### Task prompt
Rewrite the part of the listing that opens with the line containing "What position from the left is CALARASI?" and closes with the line containing "Is it true that", changing "chart" to "graph" and keeping everything else the same. Omit the pictures from your answer.

### Excerpted data
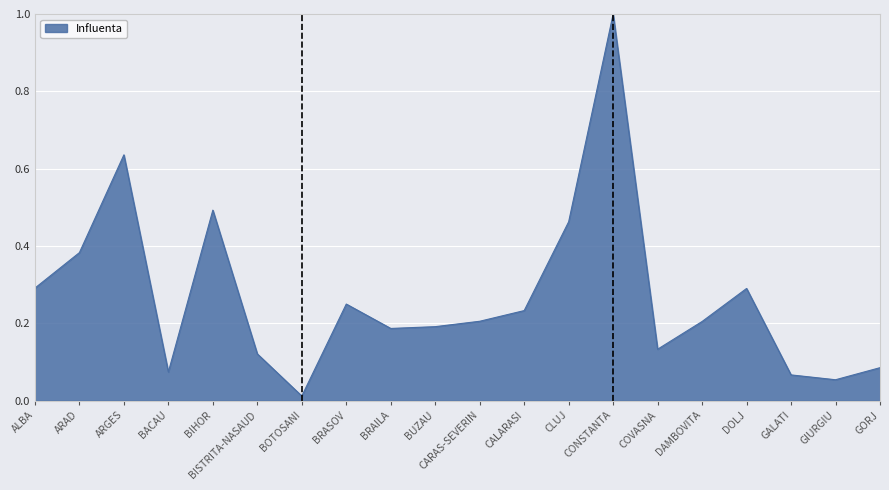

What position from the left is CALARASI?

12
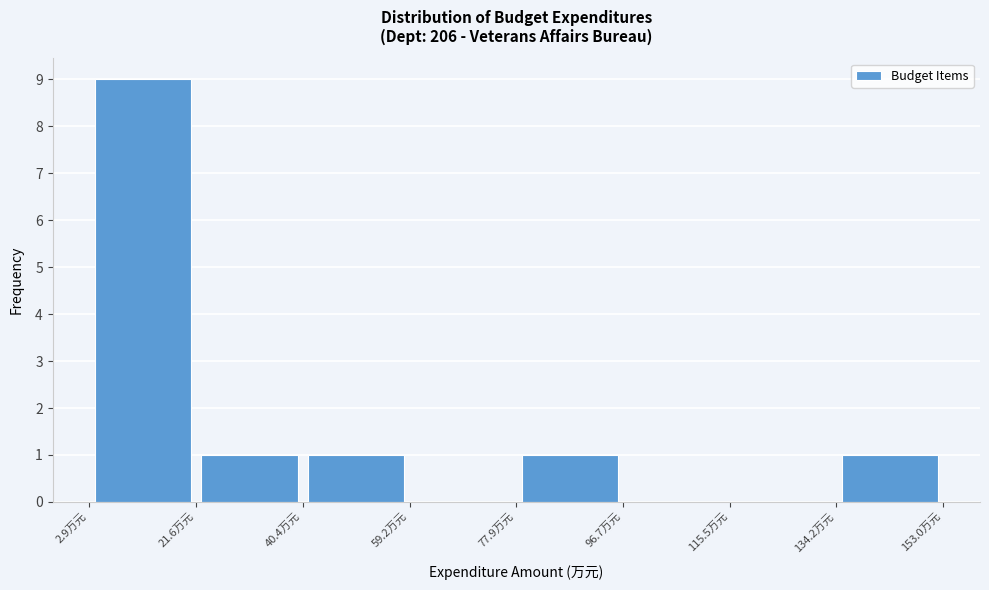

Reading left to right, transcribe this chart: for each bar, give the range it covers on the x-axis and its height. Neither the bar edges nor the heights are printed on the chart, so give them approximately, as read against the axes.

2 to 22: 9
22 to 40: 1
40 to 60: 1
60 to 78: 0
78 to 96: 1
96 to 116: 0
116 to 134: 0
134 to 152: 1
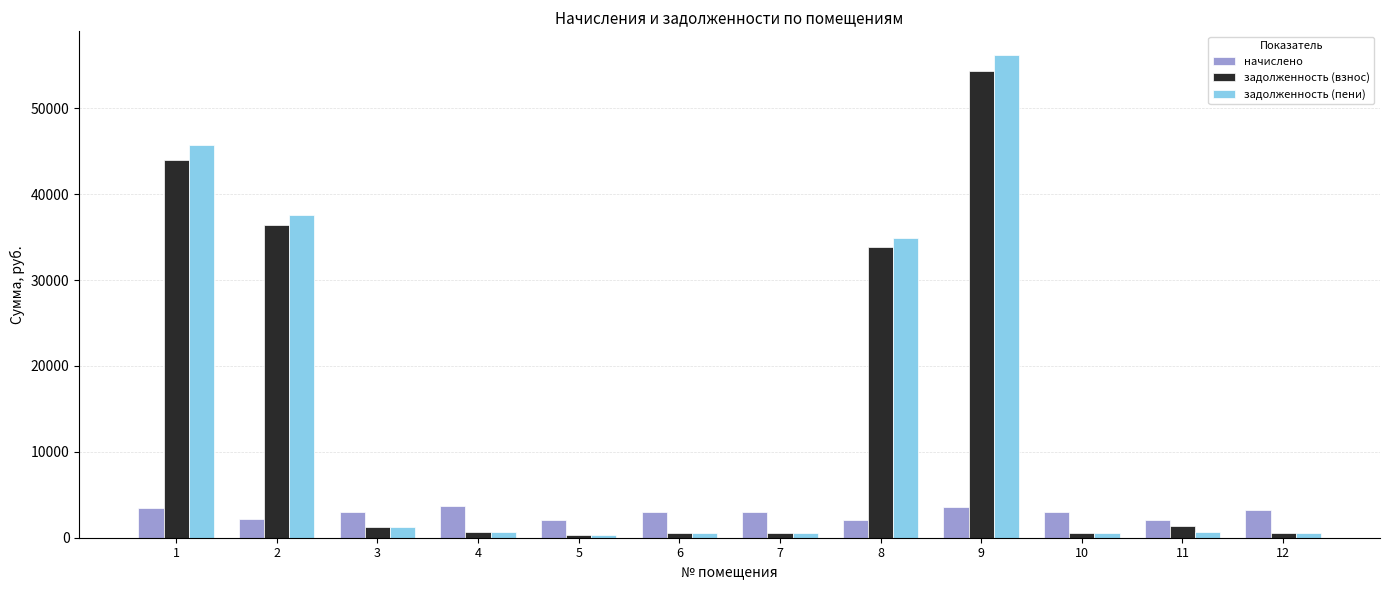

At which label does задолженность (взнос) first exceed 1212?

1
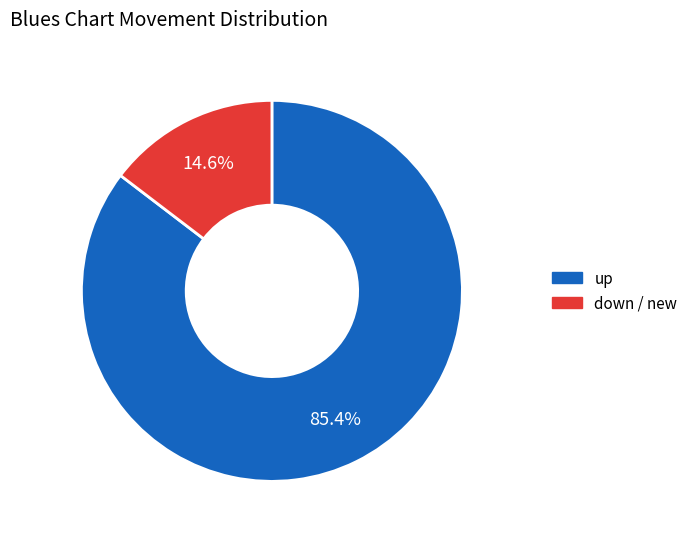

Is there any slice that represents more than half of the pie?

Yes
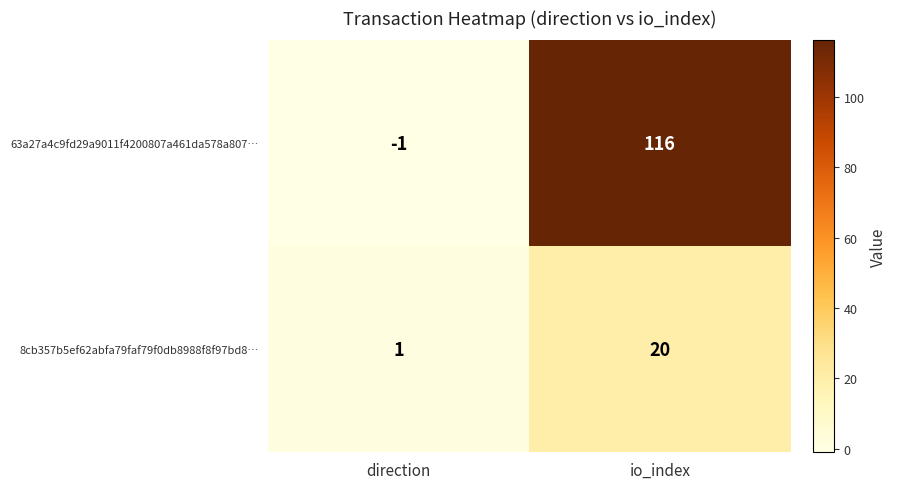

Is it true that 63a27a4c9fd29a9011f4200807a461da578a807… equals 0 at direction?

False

==

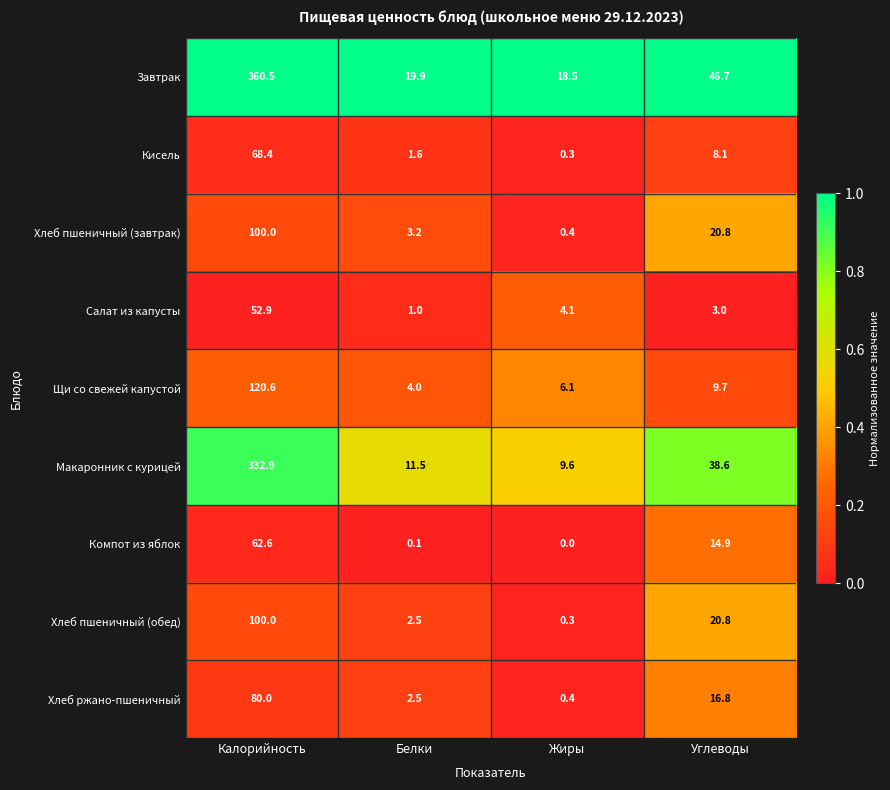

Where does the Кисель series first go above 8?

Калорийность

### Task answer
What position from the left is CALARASI?

12

Reading left to right, transcribe this graph: for each bar, give the range it covers on the x-axis and its height. Neither the bar edges nor the heights are printed on the graph, so give them approximately, as read against the axes.

2 to 22: 9
22 to 40: 1
40 to 60: 1
60 to 78: 0
78 to 96: 1
96 to 116: 0
116 to 134: 0
134 to 152: 1

At which label does задолженность (взнос) first exceed 1212?

1

Is there any slice that represents more than half of the pie?

Yes

Is it true that 63a27a4c9fd29a9011f4200807a461da578a807… equals 0 at direction?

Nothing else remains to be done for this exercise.